As early as in 1992, the requirement of a Master’s degree in the undergraduate program professor’s field of instruction has been in place, through DECS Order 92 (series of 1992, August 10, 1992) or the Revised Manual of Regulations for Private Schools. Article IX, Section 44, paragraph 1 (a) thereof provides that college faculty members must have a master’s degree in their field of instruction as a minimum qualification for teaching in a private educational institution and acquiring regular status therein.
DECS Order 92, Series of 1992 was promulgated by the DECS in the exercise of its rule-making power as provided for under Section 70 of Batas Pambansa Blg. 232, otherwise known as the Education Act of 1982. As such, it has the force and effect of law. In University of the East v. Pepanio, the requirement of a masteral degree for tertiary education teachers was held to be not unreasonable but rather in accord with the public interest.

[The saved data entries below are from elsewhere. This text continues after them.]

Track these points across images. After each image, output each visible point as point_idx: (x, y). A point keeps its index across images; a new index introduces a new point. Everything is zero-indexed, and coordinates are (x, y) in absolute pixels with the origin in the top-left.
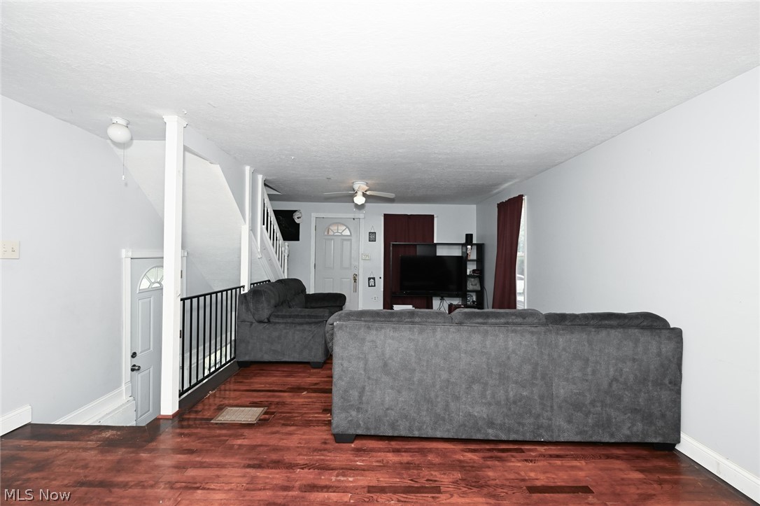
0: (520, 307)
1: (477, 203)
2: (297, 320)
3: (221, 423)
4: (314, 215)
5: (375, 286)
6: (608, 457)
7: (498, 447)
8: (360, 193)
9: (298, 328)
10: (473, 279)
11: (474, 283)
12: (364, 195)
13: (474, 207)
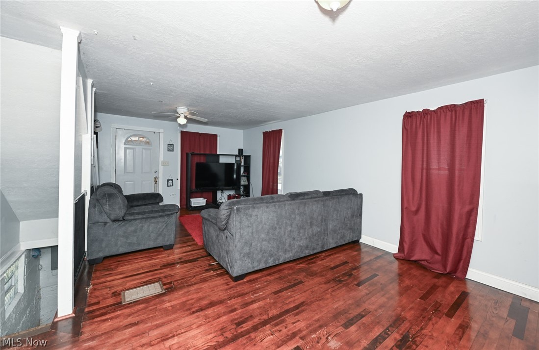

Thus, when the CBA was executed between the parties, they had no right to include therein the provision relative to the acquisition of tenure by default, because it is contrary to, and thus violative of the 1992 Revised Manual of Regulations for Private Schools that was in effect at the time. As such, said CBA provision is null and void, and can have no effect as between the parties. “A void contract is equivalent to nothing; it produces no civil effect; and it does not create, modify or extinguish a juridical relation.”
Under the Civil Code, Art. 1409. The following contracts are inexistent and void from the beginning:
“(1) Those whose cause, object or purpose is contrary to law, morals, good customs, public order or public policy;xxx”
B. UST is not estopped.
It cannot be said either that by agreeing to the tenure by default provision in the CBA, UST is deemed to be in estoppel or has waived the application of the requirement under CHED Memorandum Order No. 40-08. Such a waiver is precisely contrary to law.
“There could be no acquiescence – amounting to estoppel – with respect to acts which constitute a violation of law.” There could be no acquiescence – amounting to estoppel – with respect to acts which constitute a violation of law. “The doctrine of estoppel cannot operate to give effect to an act which is otherwise null and void or ultra vires.” “No estoppel can be predicated on an illegal act.”
See related case: University of the East v. Pepanio
A. A void contract is equivalent to nothing; it produces no civil effect; and it does not create, modify or extinguish a juridical relation.
B. The doctrine of estoppel cannot operate to give effect to an act which is otherwise null and void or ultra vires. No estoppel can be predicated on an illegal act.